Extracted text
'''

'The Fall of the House of Usher' Is a Gloriously Creepy Gothic Horror-Meets-'Succession' Delight
Netflix’s fifth horror series with filmmaker Mike Flanagan also gives the opioid crisis an Edgar Allan Poe spin.
October 12, 2023
Of the many pies that Succession's Roy family had their fingers in, pharmaceuticals wasn't one of them. For virtually that, Mike Flanagan gives audiences The Fall of the House of Usher. The horror auteur's take on dynastic wealth gets a-fluttering through a world of decadence enabled by pushing pills legally, as six heirs to an addiction-laced kingdom vie to inherit a vast fortune. Flanagan hasn't given up his favourite genre for pure drama, however. The eponymous Usher offspring won't be enjoying the spoils of their father Roderick's (Bruce Greenwood, The Resident) business success, either, in this eight-parter that streams from Thursday, October 12. As the bulk of this tale is unfurled fireside, its patriarch tells federal prosecutor C Auguste Dupin (Carl Lumbly, SWAT) why his children came to die within days of each other — and, with all the gory details, how.
As with The Haunting of Hill House and The Haunting of Bly Manor before it, plus The Midnight Club as well, Flanagan's latest Netflix series finds its basis on the page. The author this time: Edgar Allan Poe, although The Fall of the House of Usher isn't a strict adaptation of the iconic author's 1840 short story of the same name, or just an adaptation. Character monikers, episode titles and other details spring from widely across Poe's bibliography. Cue ravens, black cats, masks, tell-tale hearts, pendulums and a Rue Morgue. What if the writer had penned Succession? That's one of Flanagan's questions — and what if he'd penned Dopesick and Painkiller, too? Hailing from the talent behind the exceptional Midnight Mass as well, plus movies Oculus, Hush, Ouija: Origin of Evil, Gerald's Game and Doctor Sleep, the series that results is a gloriously creepy and involving modern gothic horror entry.
The Poe minutiae is everywhere, as constantly thumping whenever someone's name is mentioned. Alongside Roderick and his twin sister Madeline (Mary McDonnell, Veronica Mars), everyone of importance harks back to one piece of prose or another. Dupin was Poe's fictional investigator, a role that still applies here to a man that's spent much of his life trying to bring Roderick to justice. Indeed, he's as close as he's ever been to that feat via a trial when the kids start dropping in gruesome ways. Each one earns an episode, from smarmy eldest Frederick (Henry Thomas, Pet Sematary: Bloodlines), Goop-style wellness entrepreneur Tamerlane (Samantha Sloyan, Minx) and ruthless medical engineer Victorine (T'Nia Miller, The Peripheral) to games designer Napoleon (Rahul Kohli, iZombie), family publicist Camille (Kate Siegel, The Wrath of Becky) and wannabe bar owner Prospero (Sauriyan Sapkota, The Midnight Club).

'''

Source material
'''

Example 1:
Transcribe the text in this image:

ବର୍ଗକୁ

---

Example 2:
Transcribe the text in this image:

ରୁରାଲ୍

'''

Work request
Answer these questions using the review of The Fall of the House of Usher:
(a) On what day does the eight-part series begin streaming?
(b) In what year was the Poe short story of the same name published?
(c) Which actor plays Roderick's twin sister Madeline?

Problem solution
(a) Thursday, October 12
(b) 1840
(c) Mary McDonnell